「人はしばしば、自らの利益に反することを知りながら行動する」

- 1711年5月7日~1776年8月25日(65歳没)
- スコットランド出身
- 哲学者、歴史家、経済学者、「経験論と懐疑主義の代表的思想家」
英文
”Men often act knowingly against their interest.”
日本語訳
「人はしばしば、自らの利益に反することを知りながら行動する」
解説
この言葉は、ヒュームの人間行動における非合理性の観察を示している。理性が利益を計算して最善の選択を導くという啓蒙的な人間観に対し、ヒュームは人間が必ずしも合理的に行動しないことを強調した。人は感情や習慣、欲望によって動かされ、理性で不利益と理解しつつも衝動に従ってしまうのである。

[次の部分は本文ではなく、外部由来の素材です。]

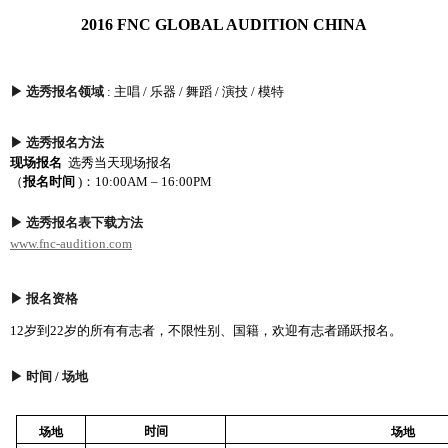
2016 FNC GLOBAL AUDITION CHINA
▶
选秀报名领域
:
主唱
/
乐
器
/
舞蹈
/
演技
/
模特
▶
选秀报名方法
现场报
名
选
秀
当
天
现场报
名
（
报
名
时间
)
：
10:00AM – 16:00PM
▶
选秀报名表下载方法
www.fnc-audition.com
▶
报名资格
12
岁
到
22
岁
的所有有志者，不限性
别
、
国
籍，
欢
迎有志者踊
跃报
名。
▶
时间 / 场地
场
地
时间
场
地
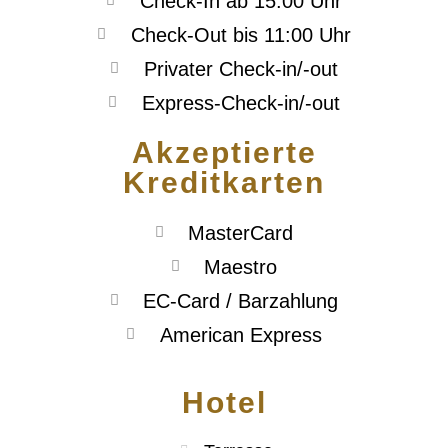
Check-In ab 15:00 Uhr
Check-Out bis 11:00 Uhr
Privater Check-in/-out
Express-Check-in/-out
Akzeptierte
Kreditkarten
MasterCard
Maestro
EC-Card / Barzahlung
American Express
Hotel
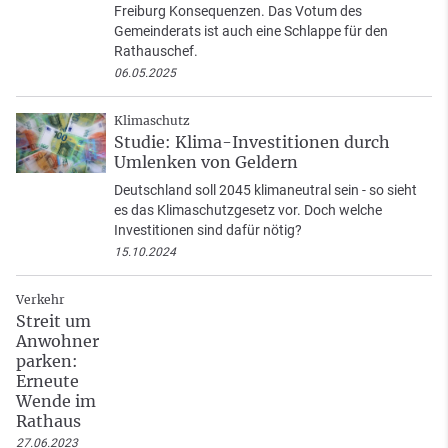
Freiburg Konsequenzen. Das Votum des
Gemeinderats ist auch eine Schlappe für den
Rathauschef.
06.05.2025
Klimaschutz
Studie: Klima-Investitionen durch
Umlenken von Geldern
Deutschland soll 2045 klimaneutral sein - so sieht
es das Klimaschutzgesetz vor. Doch welche
Investitionen sind dafür nötig?
15.10.2024
Verkehr
Streit um
Anwohner
parken:
Erneute
Wende im
Rathaus
27.06.2023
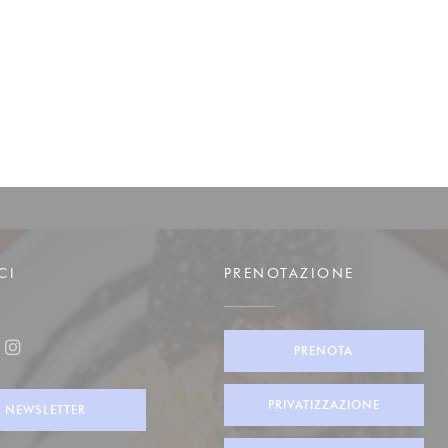
CI
PRENOTAZIONE
PRENOTA
ook ((apre una nuova finestra))
Instagram ((apre una nuova finestra))
PRIVATIZZAZIONE
NEWSLETTER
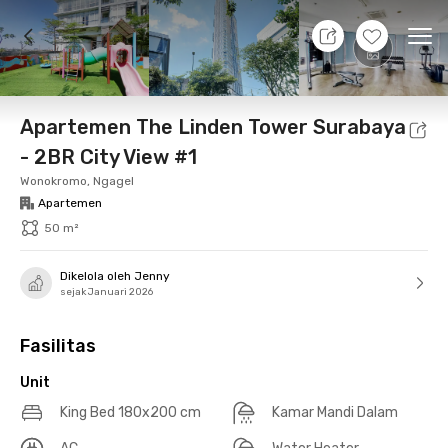
7 Agt 26 - Belum tahu
+
15
Ope
Foto
Fasilitas bersama
Lokasi
Aturan Tambahan
Apartemen The Linden Tower Surabaya
- 2BR City View #1
Wonokromo, Ngagel
Apartemen
50 m²
Dikelola oleh Jenny
sejak Januari 2026
Fasilitas
Unit
King Bed 180x200 cm
Kamar Mandi Dalam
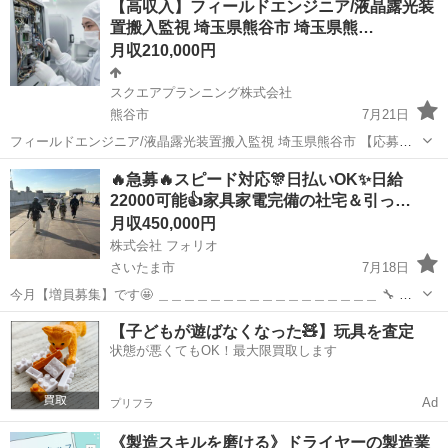
【高収入】フィールドエンジニア/液晶露光装
実！🙌 ✅ 希望者は夜勤あり！短時間で収入UP‼️ ✨🌟...
置搬入監視 埼玉県熊谷市 埼玉県熊…
月収210,000円
スクエアプランニング株式会社
熊谷市
7月21日
フィールドエンジニア/液晶露光装置搬入監視 埼玉県熊谷市 【応募先
企業名】スクエアプランニング株式会社 【雇用形態】正社員【人材紹
埼玉
熊谷市
その他
業務
🔥急募🔥スピード対応🎊日払いOK✨日給
介】 【職種】整備士等の整備関連 【応募資格】 ・年齢要件: ～ 60歳
22000可能👍家具家電完備の社宅＆引っ…
・日本語ネイティ...
月収450,000円
株式会社 フォリオ
さいたま市
7月18日
今月【増員募集】です🤩 ＿＿＿＿＿＿＿＿＿＿＿＿＿＿＿＿＿ 🔧 仕
事内容 ＿＿＿＿＿＿＿＿＿＿＿＿＿＿＿＿＿ マンションや商業施設な
埼玉
さいたま市
その他
未経験
【子どもが遊ばなくなった🧸】玩具を査定
どの 足場の組み立て・解体作業。 最初は ・道具を運ぶ ・材...
状態が悪くてもOK！最大限買取します
Ad
プリフラ
《製造スキルを磨ける》ドライヤーの製造業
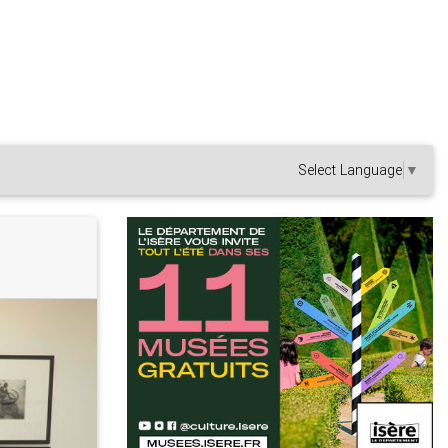
Select Language
▼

18世紀の思想的背景では、経済学や政治理論において「合理的な人間像」が前提とされつつあった。ヒュームはそれに異を唱え、人間の非合理性や情念の支配を重視した。この視点は、後に行動経済学や心理学の発展につながる重要な先駆的洞察である。
現代においても、この言葉は真実味を持つ。健康を害すると知りながら喫煙する、将来の損失を理解しながら浪費するなど、人は利益に反する行動を繰り返す。したがってこの言葉は、人間理解において理性だけでは不十分であり、情念や習慣を考慮する必要があることを我々に教えているのである。